- _Alıştırma_: Galatasaray maçı üzerine yazılan metinde "Skor kimseyi aldatmiyor" sözlerinden "bu isin icerisinde." sözlerine kadar uzanan bölümü kelimesi kelimesine yazın.
━━━━━ Metin ━━━━━
19 Şubat 2010
Altetico Madrid - Galatasaray: 1-1
Ilk defa Elano benim istedigim gibi orta sahada oynadi. Yazik ki bu takimin cok kötü dönemine denk gelmesi nedeniyle etkisini gösteremedi. Geldi, liderligi aldi, pas istedi pas dagitti lakin Mehmet Topal'in geriye sürekli yardim etme isteginden ve Mustafa Sarp'in macin agirligini kaldiramamasi nedeniyle yalnizlari oynadi ve o sadece kendisine has uzun toplari ve mücadelesi ile bas basa kaldi.. Her seyden önce bunu belirtmek istedim..
Skor kimseyi aldatmiyor ve hepimiz biliyoruz ki sancili bir dönem yasiyor Galatasaray. Tam da bu dönemin icerisinde cok önemli bir Avrupa kupasi macina cikiyor. Aslinda her seyi üst üste topladiginizda avantajli bir skor-taraf var bu isin icerisinde.
━━━━━ Verilen Veriler ━━━━━
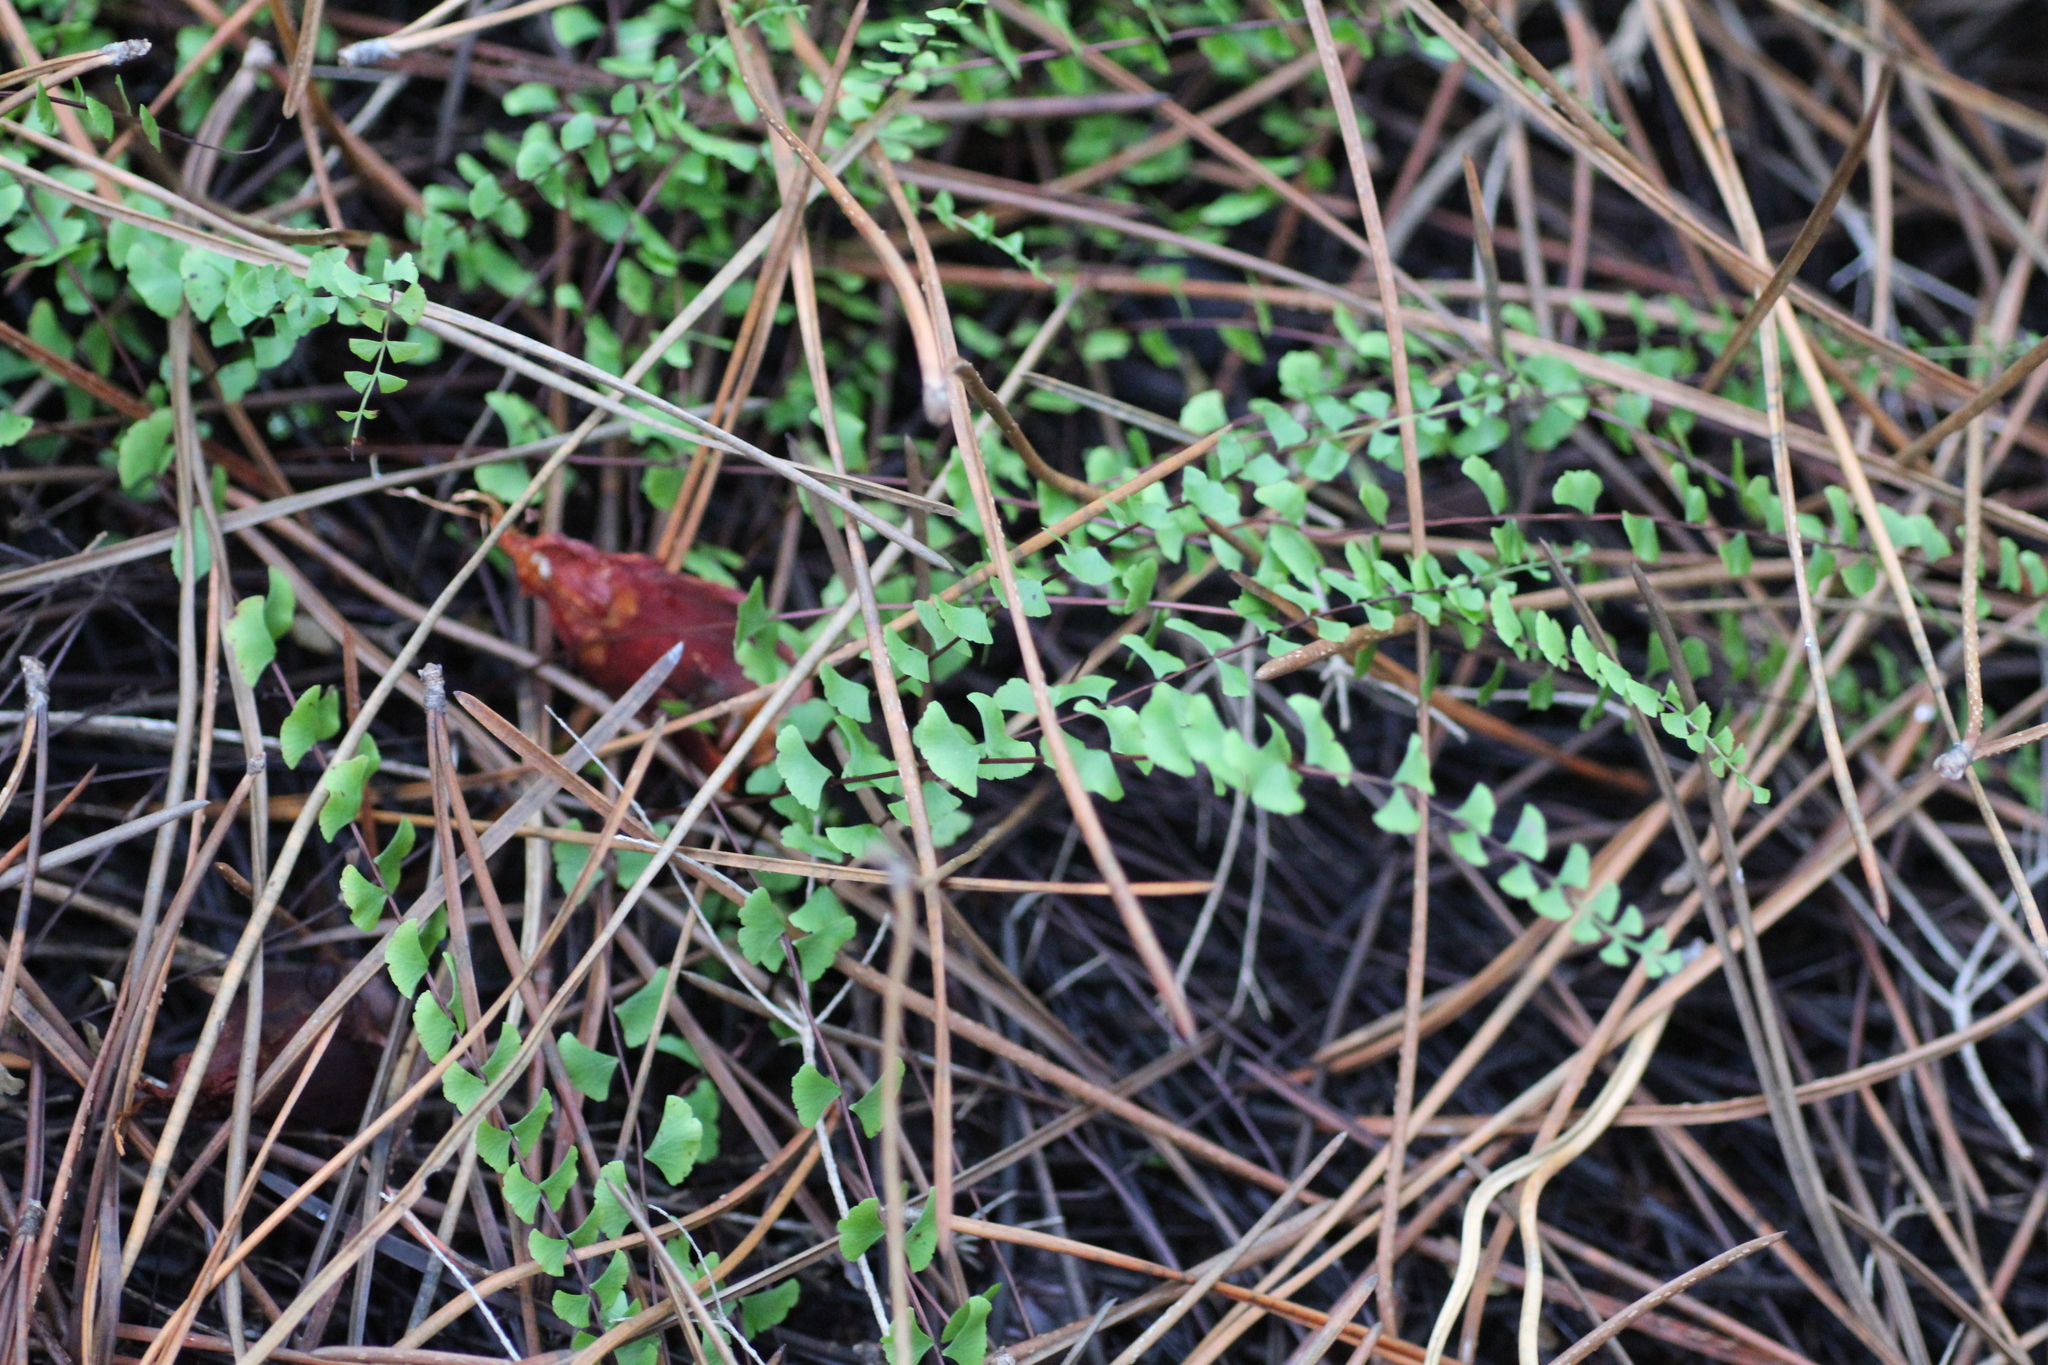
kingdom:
━━━━━
- _Görev Çözümü_:
Skor kimseyi aldatmiyor ve hepimiz biliyoruz ki sancili bir dönem yasiyor Galatasaray. Tam da bu dönemin icerisinde cok önemli bir Avrupa kupasi macina cikiyor. Aslinda her seyi üst üste topladiginizda avantajli bir skor-taraf var bu isin icerisinde.